Jin snorted. "No, on the inside you were staring at something only you could see. Your eyes go funny when you do that."

He hadn't realized. That was…not ideal.

He made his face blank, the way he had learned in the war. Blankness was armor. In a demonic clan, emotion was allowed, even used. But showing too much of the wrong kind in the wrong direction at the wrong time got you killed.

The tunnels twisted downward, then leveled. The air cooled, losing the thick iron reek of blood and taking on damp soil and cold stone instead. Shadows thickened in the corners where torchlight didn't quite reach.

Kuan led them into the Shadow Arena - a low, wide cavern with a sand-dusted floor and vertical cracks along the walls. High above, thin slits in the stone let in razor slivers of daylight, more suggestion than light.

This place had always felt like the inside of a skull to him. Empty, echoing, waiting to be filled with pain and memory.

"Line," Kuan snapped.

They lined up. Thirty children, blood-streaked, shivering, eyes too big. The older instructor looked them over like a butcher inspecting carcasses.

"Blood Pits took five," he said flatly. "You stand because the mountain hasn't spat you out yet. Do not mistake that for value."

Five.

He had counted differently under the blood. Panic, poison, the strain of holding his own breath. He had felt at least six movements go still. Maybe one of them had been dragged out and revived.

It didn't matter.
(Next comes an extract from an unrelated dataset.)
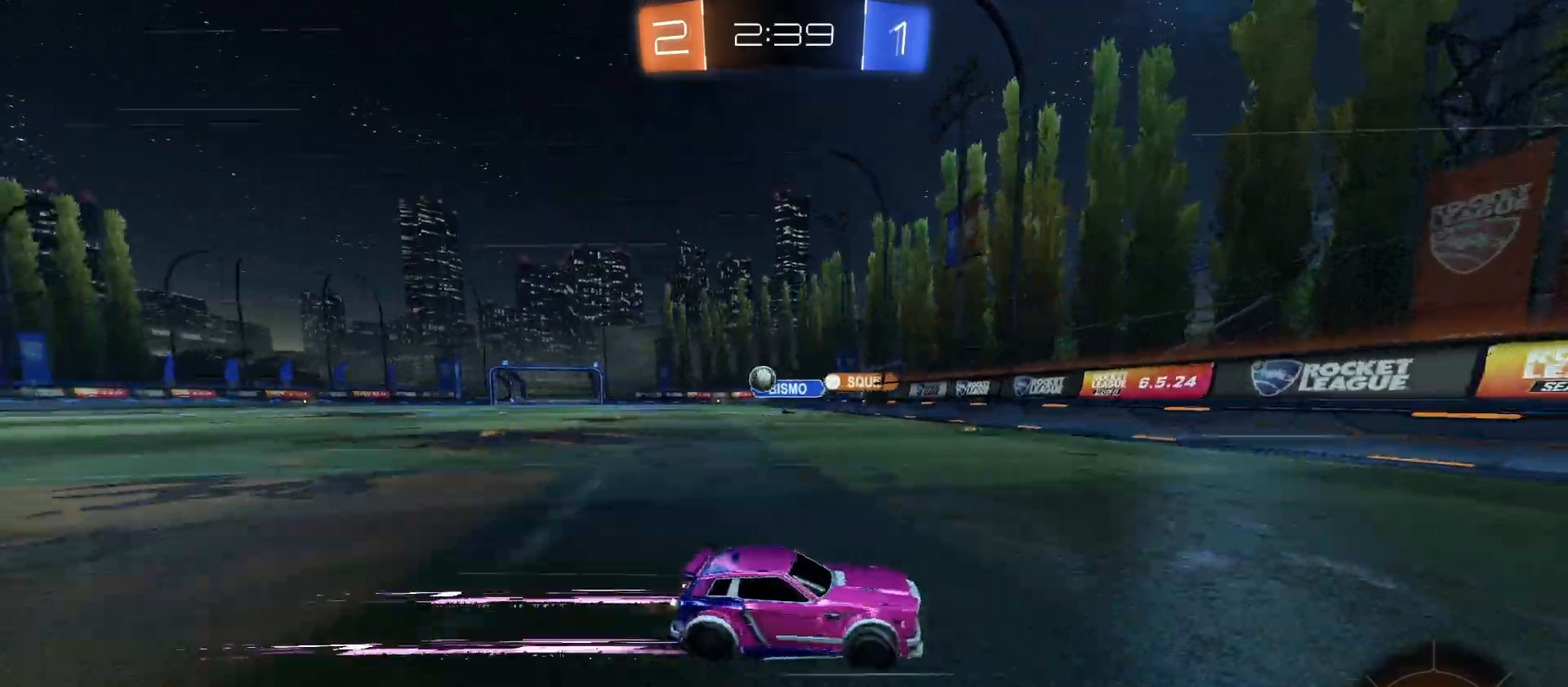
{"buttons": ["CIRCLE", "R2"], "left_stick": "right", "right_stick": "center", "events": [[133, "L1", "up"], [233, "CIRCLE", "down"]]}
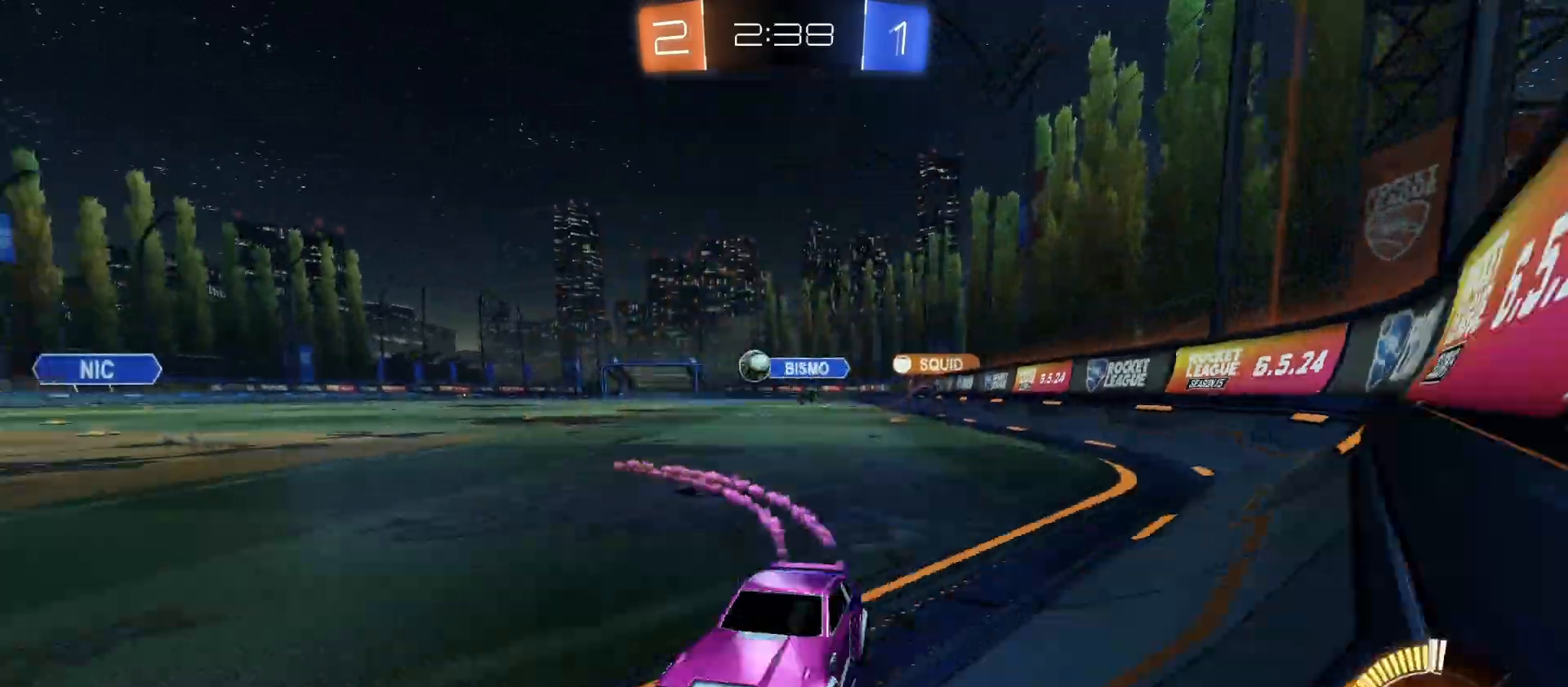
{"buttons": ["R2"], "left_stick": "center", "right_stick": "center", "events": [[167, "CIRCLE", "up"], [300, "left_stick", "center"], [367, "L2", "down"], [367, "R2", "up"], [400, "left_stick", "down-left"], [467, "R2", "down"], [467, "left_stick", "center"], [500, "L2", "up"]]}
The number was only going to go down.

He suppressed the urge to look for the faces that were gone. He already knew at least two of them. Names blurred. Faces did not.

Kuan lifted a wooden staff, flipped it to catch by the middle, then stabbed one end into the sand. "Shadow Stream teaches that fear is a tool. Panic is a weakness. The Blood Pits woke your fear. Good. Now we see how much panic rots in you."

He jerked his chin at the cracks in the walls.

"Drill one. Into the shadows. Out of the shadows. Move until you fall. If you vomit, clean it with your tongue."

There were worse threats, but that one was vivid enough for the younger children to flinch.

He did not flinch. He remembered this drill. In his first life he had stumbled through it half-blind with panic, lungs still tasting of blood, body refusing to obey.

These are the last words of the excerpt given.